Memang ada banyak. Gabber Modus Operandi, misalnya, mengambil dari segi eksperimental. Ada juga Prontaxan dari Yogyakarta yang merayakan subkultur yang beririsan dengan budaya alay. Ada juga Feelkoplo yang me-remix lagu-lagu indie dengan gaya koplo.

Memang ada yang merayakan musik ini secara ironis. Jadi untuk diejek, untuk lucu-lucuan. Tapi buat kami ini pleasure, bukan guilty pleasure. Kami merayakan hal yang memang kami sukai.

Dan sekarang eksperimentasi alay itu bakal menjejakkan kaki di Primavera Sound.

Sebenarnya itu gara-gara jejaring yang berhasil kami dapat di Eropa, Mas. Saat kami main di Unsound Festival di Polandia, di belakang panggung itu isinya booking agent semua. Tapi jejaring itu baru bakal bermanfaat kalau presentasi kau mantap. Kalau presentasi kau kayak krupuk, orang juga bakal malas memanggil kau, kan? Kadang, orang kita suka luput di masalah presentasi. Ada band bagus, tapi di panggung biasa saja.
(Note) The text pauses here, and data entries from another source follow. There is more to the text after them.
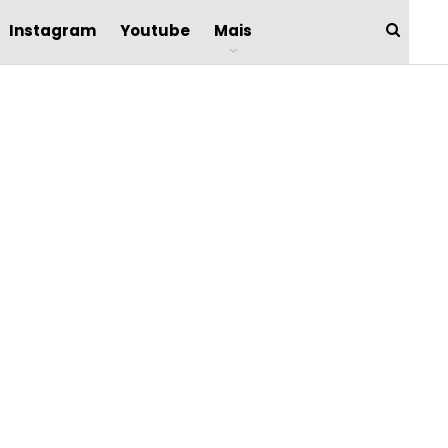
Instagram
Youtube
Mais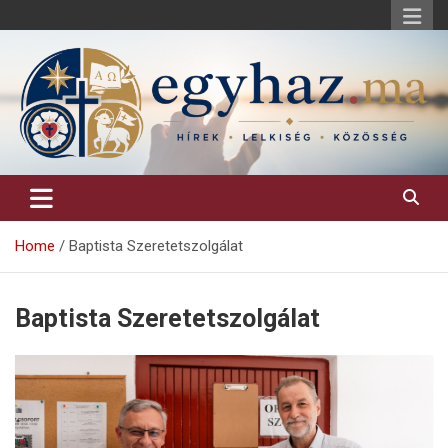
Skip
to
content
Keresztény hírek, elemzések, építő jellegű kritikai írások.
egyhaz.ma
Home
Baptista Szeretetszolgálat
Baptista Szeretetszolgálat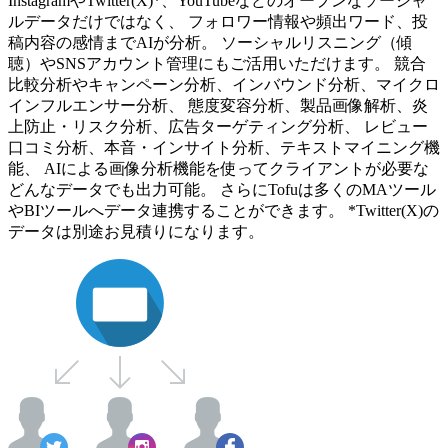
InstagramやTwitter(X)*、YouTubeなどのオープンなソーシャ
ルデータだけではなく、 フォロワー情報や頻出ワード、投
稿内容の感情までAIが分析。 ソーシャルリスニング（傾
聴）やSNSアカウント管理にもご活用いただけます。 競合
比較分析やキャンペーン分析、インバウンド分析、マイクロ
インフルエンサー分析、 態度変容分析、製品画像解析、炎
上防止・リスク分析、広告ターゲティング分析、 レビュー
口コミ分析、本音・インサイト分析、テキストマイニング機
能、 AIによる画像分析機能を使ってクライアントが必要な
どんなデータでも出力可能。 さらにTofuは多くのMAツール
やBIツールへデータ連携することができます。 *Twitter(X)の
データは別途お見積りになります。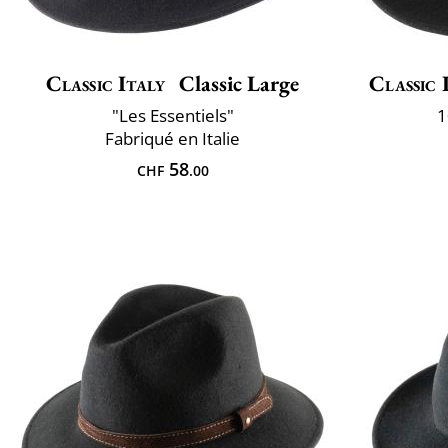
Classic Italy
Classic Large
Classic 
"Les Essentiels"
1
Fabriqué en Italie
58
CHF
.00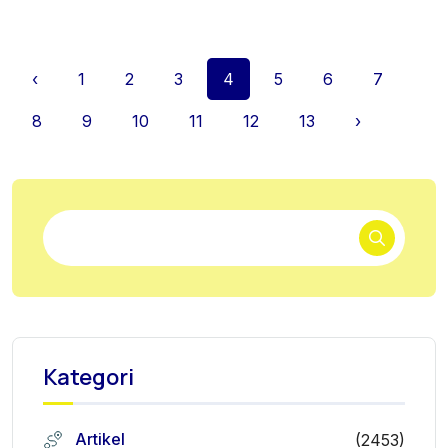
‹
1
2
3
4
5
6
7
8
9
10
11
12
13
›
Kategori
Artikel
(2453)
Dari segi stage presence, sekadar sok ganteng.

Buat Gabber Modus Operandi, kami merasa tiap kali manggung itu harus kayak di rumah sendiri. Panggung harus terasa seperti rumah dari segi bahasa tubuh dan gaya komunikasi kami. Agak kocak juga melihat band kita main di luar negeri lalu mendadak bawa bendera Indonesia. Kalau kamu main di rumah sendiri, nggak akan dibawa, kan? Buat kami, yang penting main seolah-olah kami main di Denpasar. Bawa saja elemen rumahan itu.

Nggak usah jadi duta. Kadang-kadang kita suka latah merasa kita ini kedutaan Indonesia. Kau manggung pakai batik, bawa bendera. Buat apa, sih?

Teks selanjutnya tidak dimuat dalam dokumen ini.